The Tavern’s History
Corporal William Michie was at Valley Forge when he received an urgent message to return home. Leaving behind the winter encampment, Michie commenced the tedious journey to Virginia only to learn upon his arrival that his ailing father had passed on.
The year was 1777 and it was a time for change, rebuilding and reorganizing in young William’s life. His father, “Scotch” John, had bequeathed a large parcel of land in Albemarle County. The Blue Ridge Mountains surrounded this region and, because it was so highly populated with deer, the area was dubbed Buck Mountain. The property was fed by a natural spring, and here William began building his Tavern by the side of the Buck Mountain Road.
In 1784 William petitioned to operate an Ordinary. Because of the new government, a license was now required. Under British rule, such was never obtained or deemed necessary. By this time the Tavern was a popular stopping place during “Public Times” or elections at the courthouse nearby.
William was politically active, and a crowded Inn afforded the opportunity to express his views. Earlier in 1779, when local countrymen were weakening in their support of America’s cause, William signed the Albemarle Declaration of Independence and most likely persuaded his patrons to follow suit. One can almost image the heated political discussions that took place over a tankard of ale or spiced rum.
Townspeople may have considered country inns as the poorer sisters of city taverns, but William’s commodious dwelling rivaled the most elaborate accommodations in town. The two-story Inn featured an upstairs Assembly Room. This expansive space served as the social center of the Tavern, as well as for the countryside. It was large enough for dances and church services. Traveling magicians, guest doctors, and dentists would have shared their profits with the innkeeper for the use of this space. Michie Tavern would also serve as a makeshift post office and school.
The Tavern continued operation until the mid-1800s. Around the time of the Civil War, stagecoach travel had diminished and the building became the Michie’s private home. In 1910, the Tavern was sold out of the Michie family at an estate auction.
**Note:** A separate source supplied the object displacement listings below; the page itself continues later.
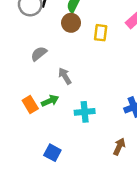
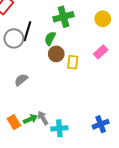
brown circle: (71, 23) -> (56, 54), moved
gray arrow: (65, 76) -> (43, 118), moved

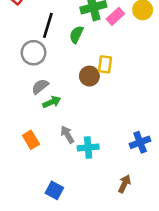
gray circle: (14, 38) -> (34, 53), moved
pink rectangle: (101, 52) -> (115, 16), moved
brown circle: (56, 54) -> (89, 76), moved
green arrow: (30, 119) -> (52, 102), moved

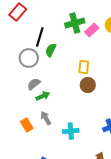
green semicircle: (76, 35) -> (51, 50), moved
brown circle: (89, 76) -> (88, 85), moved
gray arrow: (67, 135) -> (46, 118), moved

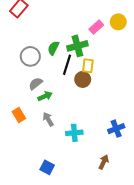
green cross: (75, 23) -> (77, 46), moved
black line: (40, 37) -> (67, 65), moved
brown circle: (88, 85) -> (83, 79), moved
orange rectangle: (27, 125) -> (19, 115), moved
For nearly 20 years, the Tavern remained as a home for John Via and his family.
In 1927 a local businesswoman, Mrs. Mark Henderson, expressed an interest in purchasing Michie Tavern. It was remotely located and rapidly deteriorating, but she felt confident that it was the ideal structure in which to house her vast collection of antiques and open a museum. An astute entrepreneur, Mrs. Henderson had paid special attention to a new and growing industry in our nation. The rise in automobile production and ownership, coupled with the drop in workweek hours and higher wages spurred the development of tourism. In addition, she closely watched the growth of a relatively new movement taking hold in our country and soon found herself a pioneer in these preservation activities. Monticello had been opened for several years and was drawing thousands of visitors. Mrs. Henderson was merely following the precepts of her preservation peers when she decided to move Michie Tavern to a more accessible location. What better site than at the foot of Carter’s Mountain, one-half mile from Jefferson’s home. Within three months the old Inn had been painstakingly numbered, dismantled and moved 17 miles by horse and wagon and by truck. The move itself became a historic event, and her efforts would ultimately lead to Michie Tavern’s designation as a Virginia historic landmark. Michie Tavern opened as a museum in 1928. As in its heyday, the Tavern was once again located on a busy thoroughfare and welcoming strangers at its door.